Ireland H, Lane D A, Thompson E, Walker I D, Blench I, Morris H R, Freyssinet J M, Grunebaum L, Olds R, Thein S L
Charing Cross and Westminster Medical School, London.
Br J Haematol. 1991 Sep;79(1):70-4. doi: 10.1111/j.1365-2141.1991.tb08009.x.
A female with recurrent thrombosis was found to have a functional abnormality of antithrombin, with a ratio of functional to immunological activity in plasma of approximately 50%. Crossed immunoelectrophoresis in the presence of heparin was normal, indicating an abnormality of the reactive site, rather than the heparin binding domain. Accordingly, the antithrombin was isolated by heparin-Sepharose chromatography: this produced a mixture of normal and variant antithrombin, as the patient was heterozygous for the abnormality. To remove the normal component, the antithrombin was passed through a column of thrombin-Sepharose. On sodium dodecyl sulphate polyacrylamide gel electrophoresis (SDS-PAGE), prior to its application to thrombin-Sepharose, the antithrombin migrated as a single band with identical mobility to that of normal antithrombin. After thrombin-Sepharose, the purified variant component was proteolysed, and migrated as two components, one with a reduced and one with enhanced mobility under non-reducing conditions. This demonstrated that the variant was unable to form stable inhibitor-thrombin complexes and was cleaved in a substrate reaction with thrombin. One site of cleavage was unambiguously ascertained to be the Arg 393-Ser 394 reactive site bond, by NH2 terminal sequencing of the cleaved variant antithrombin: 10 steps beginning at the P1' position, Ser-Leu-Asn-Pro-Asn-Arg,..., were clearly identified. The mutation responsible for this defect was studied by polymerase chain reaction (PCR) amplification of exon 6 of the antithrombin gene and direct sequencing of the amplified product. The presence of both a G and A in the first position of codon 382, identified the mutation GCA to ACA, which results in the substitution of Ala 382 to Thr. This is identical to that reported for antithrombin Hamilton (Devraj-Kizuk et al, 1988), although antithrombin gene polymorphism analysis suggests that the antithrombin Glasgow II mutation has arisen independently. We have recently shown (Caso et al, 1991) that mutation at a nearby position, Ala 384 to Pro, also transforms another variant, antithrombin Vicenza/Charleville, into a substrate for thrombin. The present results with antithrombin Glasgow II suggest that all the alanine residues at the base of the reactive site loop in positions P12-10 may be important for the formation of a stabilized inhibitor-thrombin complex.

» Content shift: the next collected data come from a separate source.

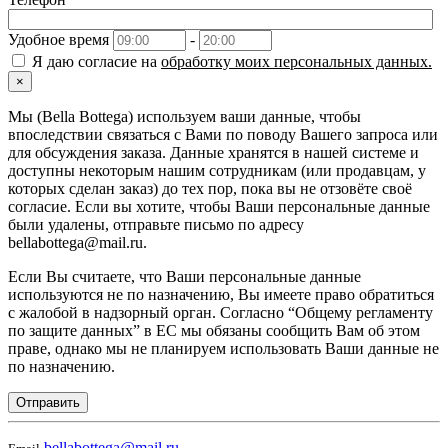
Удобное время
-
Я даю согласие на
обработку моих персональных данных.
×
Мы (Bella Bottega) используем ваши данные, чтобы
впоследствии связаться с Вами по поводу Вашего запроса или
для обсуждения заказа. Данные хранятся в нашей системе и
доступны некоторым нашим сотрудникам (или продавцам, у
которых сделан заказ) до тех пор, пока вы не отзовёте своё
согласие. Если вы хотите, чтобы Ваши персональные данные
были удалены, отправьте письмо по адресу
bellabottega@mail.ru.
Если Вы считаете, что Ваши персональные данные
используются не по назначению, Вы имеете право обратиться
с жалобой в надзорный орган. Согласно “Общему регламенту
по защите данных” в ЕС мы обязаны сообщить Вам об этом
праве, однако мы не планируем использовать Ваши данные не
по назначению.
Отправить
bellabottega@mail.ru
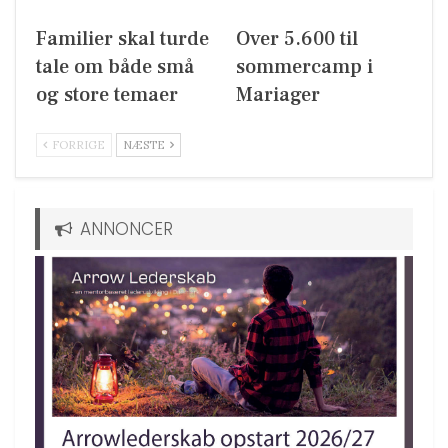
Familier skal turde
Over 5.600 til
tale om både små
sommercamp i
og store temaer
Mariager
FORRIGE
NÆSTE
ANNONCER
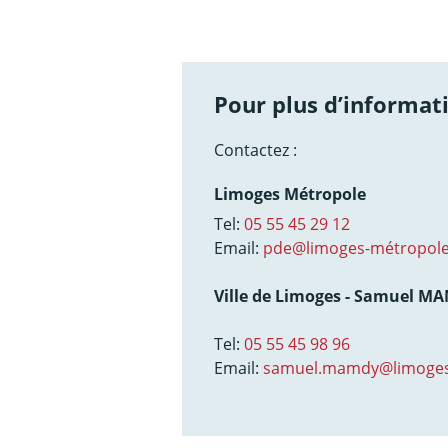
Pour plus d’informati
Contactez :
Limoges Métropole
Tel:
05 55 45 29 12
Email:
pde@limoges-métropole
Ville de Limoges - Samuel M
Tel:
05 55 45 98 96
Email:
samuel.mamdy@limoges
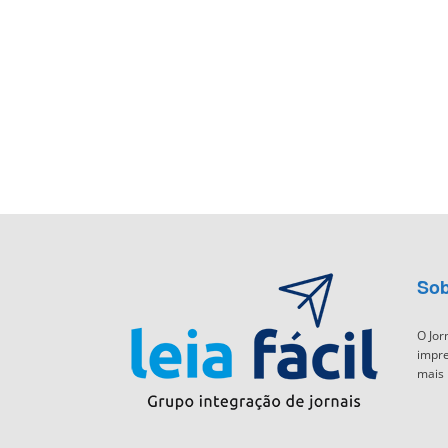
Sob
O Jor
impre
mais 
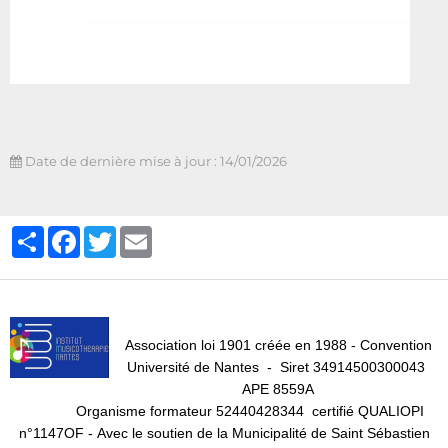
Date de dernière mise à jour : 14/01/2026
Partager
Facebook
Twitter
Email
Association loi 1901 créée en 1988 - Convention
Université de Nantes -
Siret 34914500300043
APE 8559A
Organisme formateur 52440428344 certifié QUALIOPI
n°1147OF -
Avec le soutien de la Municipalité de Saint Sébastien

一名患有复发性血栓形成的女性被发现抗凝血酶存在功能异常,血浆中功能活性与免疫活性的比率约为50%。在肝素存在下进行的交叉免疫电泳结果正常,表明是反应位点异常,而非肝素结合域异常。因此,通过肝素-琼脂糖凝胶层析法分离抗凝血酶:由于该患者为该异常的杂合子,所以得到了正常抗凝血酶和变异抗凝血酶的混合物。为去除正常成分,将抗凝血酶通过凝血酶-琼脂糖凝胶柱。在应用于凝血酶-琼脂糖凝胶柱之前,对其进行十二烷基硫酸钠聚丙烯酰胺凝胶电泳(SDS-PAGE),抗凝血酶迁移为单一泳带,其迁移率与正常抗凝血酶相同。经过凝血酶-琼脂糖凝胶柱后,纯化的变异成分被蛋白酶水解,在非还原条件下迁移为两个成分,一个迁移率降低,一个迁移率增加。这表明该变异体无法形成稳定的抑制剂-凝血酶复合物,并且在与凝血酶的底物反应中被切割。通过对切割后的变异抗凝血酶进行NH2末端测序,明确确定一个切割位点为精氨酸393-丝氨酸394反应位点键:从P1'位置开始的10个步骤,丝氨酸-亮氨酸-天冬酰胺-脯氨酸-天冬酰胺-精氨酸,……,被清晰鉴定。通过聚合酶链反应(PCR)扩增抗凝血酶基因的外显子6并对扩增产物进行直接测序,研究了导致该缺陷的突变。密码子382第一位同时存在G和A,确定了GCA突变为ACA,这导致丙氨酸382被苏氨酸取代。这与抗凝血酶汉密尔顿(Devraj-Kizuk等人,1988年)报道的相同,尽管抗凝血酶基因多态性分析表明抗凝血酶格拉斯哥II突变是独立发生的。我们最近表明(Caso等人,1991年),附近位置的突变,丙氨酸384突变为脯氨酸,也将另一个变异体抗凝血酶维琴察/沙勒维尔转变为凝血酶的底物。目前关于抗凝血酶格拉斯哥II的结果表明,反应位点环底部P12-10位置的所有丙氨酸残基对于形成稳定的抑制剂-凝血酶复合物可能都很重要。